Required action: Look through the entries below, please, and copy every line with the word "recent".

Provided data:
= Beginning of Section =
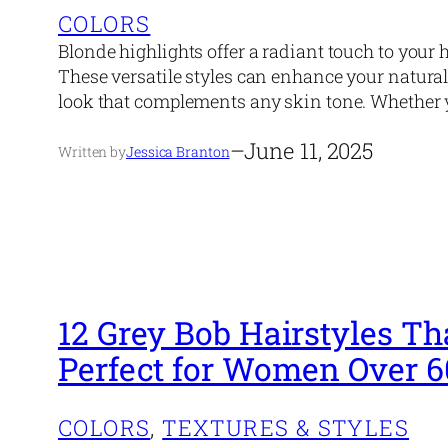
COLORS
Blonde highlights offer a radiant touch to your
These versatile styles can enhance your natural
look that complements any skin tone. Whether y
–
June 11, 2025
Written by
Jessica Branton
12 Grey Bob Hairstyles Th
Perfect for Women Over 6
COLORS
, 
TEXTURES & STYLES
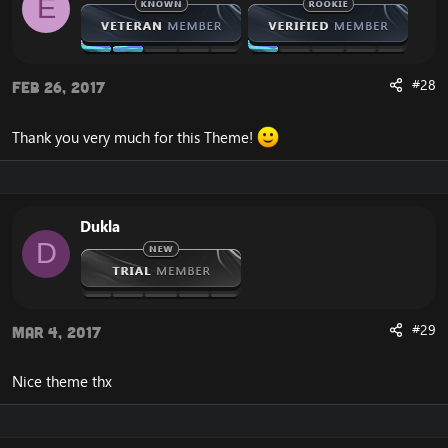
E
#28
Feb 26, 2017
Thank you very much for this Theme!
Dukla
D
#29
Mar 4, 2017
Nice theme thx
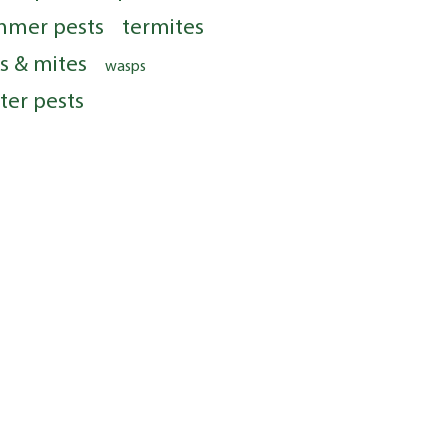
mmer pests
termites
ks & mites
wasps
ter pests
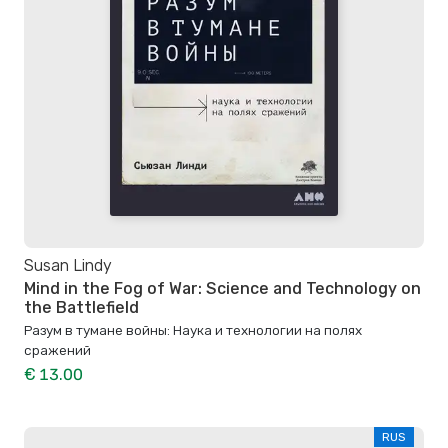
Susan Lindy
Mind in the Fog of War: Science and Technology on
the Battlefield
Разум в тумане войны: Наука и технологии на полях
сражений
€ 13.00
RUS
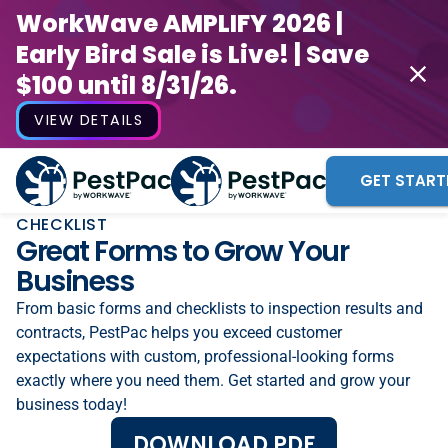
WorkWave AMPLIFY 2026 |
Early Bird Sale is Live! | Save
$100 until 8/31/26.
VIEW DETAILS
GET START
CHECKLIST
Great Forms to Grow Your
Business
From basic forms and checklists to inspection results and
contracts, PestPac helps you exceed customer
expectations with custom, professional-looking forms
exactly where you need them. Get started and grow your
business today!
DOWNLOAD PDF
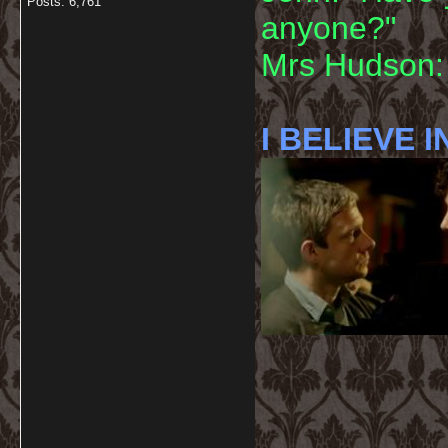
Posts: 6,761
anyone?"
Mrs Hudson: 
I BELIEVE I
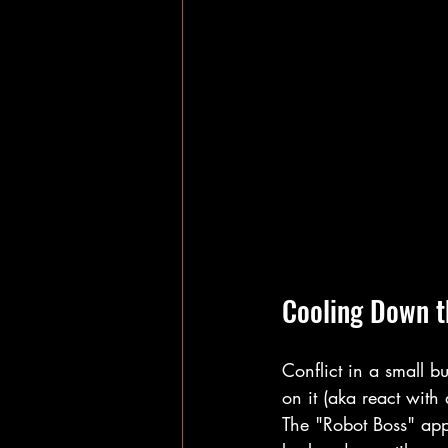
Cooling Down t
Conflict in a small bu
on it (aka react with 
The "Robot Boss" appro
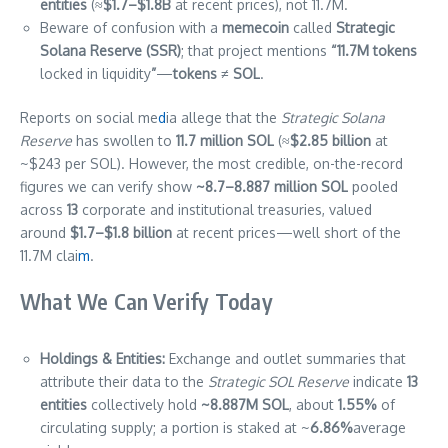
entities
(≈
$1.7–$1.8B
at recent prices), not 11.7M.
Beware of confusion with a
memecoin
called
Strategic
Solana Reserve (SSR)
; that project mentions
“11.7M tokens
locked in liquidity
”
—
tokens ≠ SOL
.
Reports on social me
d
ia allege that the
Strategic Solana
Reserve
has swollen to
11.7 million SOL
(≈
$2.85 billion
at
~$243 per SOL). However, the most credible, on-the-record
figures we can verify show
~8.7–8.887 million SOL
pooled
across
13
corporate and institutional treasuries, valued
around
$1.7–$1.8 billion
at recent prices—well short of the
11.7M clai
m
.
What We Can Verify Today
Holdings & Entities:
Exchange and outlet summaries that
attribute their data to the
Strategic SOL Reserve
indicate
13
entities
collectively hold
~8.887M SOL
, about
1.55%
of
circulating supply; a portion is staked at ~
6.86%
average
= End of Section =
Written answer:
at recent prices), not 11.7M.
at recent prices—well short of the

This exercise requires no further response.